• _The task_:
Whenever a line in the data holds the string "picture", pull that line out.

-- Data for this task follows --

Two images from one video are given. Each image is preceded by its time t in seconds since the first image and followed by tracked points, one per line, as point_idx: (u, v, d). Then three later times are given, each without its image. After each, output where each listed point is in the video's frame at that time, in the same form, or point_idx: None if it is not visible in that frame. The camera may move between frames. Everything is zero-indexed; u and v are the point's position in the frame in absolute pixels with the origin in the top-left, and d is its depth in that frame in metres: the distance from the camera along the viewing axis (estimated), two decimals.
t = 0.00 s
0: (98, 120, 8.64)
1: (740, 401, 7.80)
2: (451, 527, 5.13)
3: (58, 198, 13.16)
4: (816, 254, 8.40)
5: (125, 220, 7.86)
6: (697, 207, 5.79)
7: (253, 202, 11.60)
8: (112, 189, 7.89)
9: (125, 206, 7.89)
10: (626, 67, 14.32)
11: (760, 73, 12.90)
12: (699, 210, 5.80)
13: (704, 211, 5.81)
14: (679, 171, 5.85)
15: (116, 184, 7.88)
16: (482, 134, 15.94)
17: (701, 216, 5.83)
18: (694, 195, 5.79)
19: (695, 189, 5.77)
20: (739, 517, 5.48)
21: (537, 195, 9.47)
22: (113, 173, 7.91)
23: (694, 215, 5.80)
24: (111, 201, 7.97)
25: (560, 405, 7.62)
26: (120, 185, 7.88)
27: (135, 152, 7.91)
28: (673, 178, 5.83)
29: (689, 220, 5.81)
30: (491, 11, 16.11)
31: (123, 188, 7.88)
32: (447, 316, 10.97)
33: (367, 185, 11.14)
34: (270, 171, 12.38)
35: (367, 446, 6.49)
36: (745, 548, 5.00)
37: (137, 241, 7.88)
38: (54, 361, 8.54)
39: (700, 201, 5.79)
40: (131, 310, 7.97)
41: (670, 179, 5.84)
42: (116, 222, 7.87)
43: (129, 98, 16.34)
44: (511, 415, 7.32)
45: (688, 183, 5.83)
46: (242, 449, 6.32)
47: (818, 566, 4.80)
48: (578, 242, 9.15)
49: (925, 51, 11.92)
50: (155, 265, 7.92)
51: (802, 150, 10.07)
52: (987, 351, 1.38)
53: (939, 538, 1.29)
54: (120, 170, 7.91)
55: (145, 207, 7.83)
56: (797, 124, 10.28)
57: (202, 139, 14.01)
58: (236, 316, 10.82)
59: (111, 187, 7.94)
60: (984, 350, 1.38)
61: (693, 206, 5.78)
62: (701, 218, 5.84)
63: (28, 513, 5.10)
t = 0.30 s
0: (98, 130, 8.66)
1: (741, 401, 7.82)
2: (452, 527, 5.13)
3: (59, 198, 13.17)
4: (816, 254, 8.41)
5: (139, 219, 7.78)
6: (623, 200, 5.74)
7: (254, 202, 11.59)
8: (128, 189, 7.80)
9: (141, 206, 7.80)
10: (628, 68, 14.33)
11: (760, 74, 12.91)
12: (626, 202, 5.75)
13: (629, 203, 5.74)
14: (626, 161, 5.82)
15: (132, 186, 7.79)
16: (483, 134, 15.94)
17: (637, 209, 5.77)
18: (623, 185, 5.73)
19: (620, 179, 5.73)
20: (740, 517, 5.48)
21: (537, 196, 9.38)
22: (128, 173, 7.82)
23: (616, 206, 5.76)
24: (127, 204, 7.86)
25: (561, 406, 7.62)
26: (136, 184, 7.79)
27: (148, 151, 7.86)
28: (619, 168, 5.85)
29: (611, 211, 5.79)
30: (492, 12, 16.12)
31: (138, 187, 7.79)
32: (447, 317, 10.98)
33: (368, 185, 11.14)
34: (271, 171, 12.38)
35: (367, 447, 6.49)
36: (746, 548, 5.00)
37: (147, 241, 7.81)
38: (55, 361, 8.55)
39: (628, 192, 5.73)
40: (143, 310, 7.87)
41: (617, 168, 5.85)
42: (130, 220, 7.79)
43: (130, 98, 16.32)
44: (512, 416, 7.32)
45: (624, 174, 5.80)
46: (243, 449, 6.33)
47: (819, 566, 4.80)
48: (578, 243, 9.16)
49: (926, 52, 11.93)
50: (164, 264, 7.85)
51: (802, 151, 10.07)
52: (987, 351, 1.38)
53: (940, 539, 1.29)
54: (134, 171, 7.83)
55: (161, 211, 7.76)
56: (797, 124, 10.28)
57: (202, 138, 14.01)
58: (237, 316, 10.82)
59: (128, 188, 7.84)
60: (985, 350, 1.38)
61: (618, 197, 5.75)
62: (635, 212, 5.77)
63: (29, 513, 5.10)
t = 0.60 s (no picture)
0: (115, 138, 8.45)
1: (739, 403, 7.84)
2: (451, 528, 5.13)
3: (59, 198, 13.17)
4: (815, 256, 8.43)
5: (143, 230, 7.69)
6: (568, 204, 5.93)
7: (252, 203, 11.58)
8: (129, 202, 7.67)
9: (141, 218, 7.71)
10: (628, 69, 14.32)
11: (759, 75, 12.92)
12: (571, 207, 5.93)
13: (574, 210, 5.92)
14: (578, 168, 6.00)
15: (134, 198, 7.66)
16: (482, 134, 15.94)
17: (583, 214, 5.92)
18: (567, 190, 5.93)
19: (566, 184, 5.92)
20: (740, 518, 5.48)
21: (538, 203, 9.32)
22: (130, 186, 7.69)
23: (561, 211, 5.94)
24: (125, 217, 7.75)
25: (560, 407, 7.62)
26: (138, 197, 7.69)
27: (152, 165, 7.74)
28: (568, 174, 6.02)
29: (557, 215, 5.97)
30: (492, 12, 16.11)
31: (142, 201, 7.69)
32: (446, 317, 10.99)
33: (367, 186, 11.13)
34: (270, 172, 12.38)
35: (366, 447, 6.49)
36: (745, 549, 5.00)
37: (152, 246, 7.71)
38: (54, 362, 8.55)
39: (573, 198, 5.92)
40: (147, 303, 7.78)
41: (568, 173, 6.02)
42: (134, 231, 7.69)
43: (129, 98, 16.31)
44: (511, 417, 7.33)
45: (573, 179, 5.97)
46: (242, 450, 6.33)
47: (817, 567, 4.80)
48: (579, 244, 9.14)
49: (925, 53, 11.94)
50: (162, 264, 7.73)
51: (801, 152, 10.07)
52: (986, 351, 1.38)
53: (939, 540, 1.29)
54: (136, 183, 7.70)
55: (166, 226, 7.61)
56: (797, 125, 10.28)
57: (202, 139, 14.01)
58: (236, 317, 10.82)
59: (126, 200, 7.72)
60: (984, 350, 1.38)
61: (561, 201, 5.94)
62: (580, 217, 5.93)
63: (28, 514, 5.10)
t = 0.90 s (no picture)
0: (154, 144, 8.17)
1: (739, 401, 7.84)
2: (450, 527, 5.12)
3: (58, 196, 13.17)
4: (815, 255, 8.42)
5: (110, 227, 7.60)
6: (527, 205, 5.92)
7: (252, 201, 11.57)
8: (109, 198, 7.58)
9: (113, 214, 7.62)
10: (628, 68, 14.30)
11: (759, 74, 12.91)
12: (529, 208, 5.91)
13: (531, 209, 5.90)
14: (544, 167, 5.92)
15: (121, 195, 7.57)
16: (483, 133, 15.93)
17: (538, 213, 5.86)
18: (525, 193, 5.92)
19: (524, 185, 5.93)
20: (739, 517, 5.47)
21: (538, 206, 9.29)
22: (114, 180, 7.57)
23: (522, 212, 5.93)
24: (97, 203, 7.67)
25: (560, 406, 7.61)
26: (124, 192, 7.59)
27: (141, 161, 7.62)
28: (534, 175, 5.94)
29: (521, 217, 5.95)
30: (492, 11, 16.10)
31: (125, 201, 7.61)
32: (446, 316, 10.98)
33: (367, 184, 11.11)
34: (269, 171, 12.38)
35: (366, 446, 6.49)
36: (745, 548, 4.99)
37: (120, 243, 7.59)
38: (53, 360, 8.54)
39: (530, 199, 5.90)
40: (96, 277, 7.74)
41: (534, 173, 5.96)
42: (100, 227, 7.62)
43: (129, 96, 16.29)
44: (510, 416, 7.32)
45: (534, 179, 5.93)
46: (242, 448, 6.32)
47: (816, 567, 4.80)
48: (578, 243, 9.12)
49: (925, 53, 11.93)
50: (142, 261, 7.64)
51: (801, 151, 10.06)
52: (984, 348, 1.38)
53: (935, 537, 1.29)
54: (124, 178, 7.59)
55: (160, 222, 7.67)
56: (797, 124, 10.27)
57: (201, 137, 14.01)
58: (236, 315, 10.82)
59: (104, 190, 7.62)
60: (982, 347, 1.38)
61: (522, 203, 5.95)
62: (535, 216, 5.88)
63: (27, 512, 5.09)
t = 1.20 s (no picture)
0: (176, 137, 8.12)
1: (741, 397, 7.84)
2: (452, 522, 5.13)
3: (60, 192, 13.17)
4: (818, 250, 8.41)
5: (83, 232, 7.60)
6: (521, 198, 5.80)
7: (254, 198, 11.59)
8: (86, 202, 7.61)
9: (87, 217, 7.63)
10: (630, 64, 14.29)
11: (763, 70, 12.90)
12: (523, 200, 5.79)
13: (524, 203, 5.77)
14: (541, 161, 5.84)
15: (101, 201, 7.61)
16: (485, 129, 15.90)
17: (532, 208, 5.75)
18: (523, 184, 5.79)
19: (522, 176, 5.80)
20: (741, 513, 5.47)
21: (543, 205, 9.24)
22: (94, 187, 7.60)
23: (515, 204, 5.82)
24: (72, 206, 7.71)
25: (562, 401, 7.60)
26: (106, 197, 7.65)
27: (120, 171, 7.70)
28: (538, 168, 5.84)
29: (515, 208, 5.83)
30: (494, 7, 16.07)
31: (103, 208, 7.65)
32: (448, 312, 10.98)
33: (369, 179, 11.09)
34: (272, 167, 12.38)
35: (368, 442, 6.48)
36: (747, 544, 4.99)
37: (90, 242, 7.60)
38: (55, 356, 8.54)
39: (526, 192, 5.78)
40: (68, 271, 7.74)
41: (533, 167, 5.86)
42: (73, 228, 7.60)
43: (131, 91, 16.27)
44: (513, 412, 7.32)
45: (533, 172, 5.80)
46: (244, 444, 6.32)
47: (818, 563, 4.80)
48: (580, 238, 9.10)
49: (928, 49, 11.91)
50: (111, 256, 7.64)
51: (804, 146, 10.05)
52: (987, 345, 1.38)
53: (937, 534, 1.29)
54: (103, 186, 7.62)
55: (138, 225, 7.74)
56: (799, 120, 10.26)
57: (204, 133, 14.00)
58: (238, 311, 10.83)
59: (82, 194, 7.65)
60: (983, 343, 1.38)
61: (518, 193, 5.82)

-- Data for this task concluded --

• _Solution to the exercise_:
t = 0.60 s (no picture)
t = 0.90 s (no picture)
t = 1.20 s (no picture)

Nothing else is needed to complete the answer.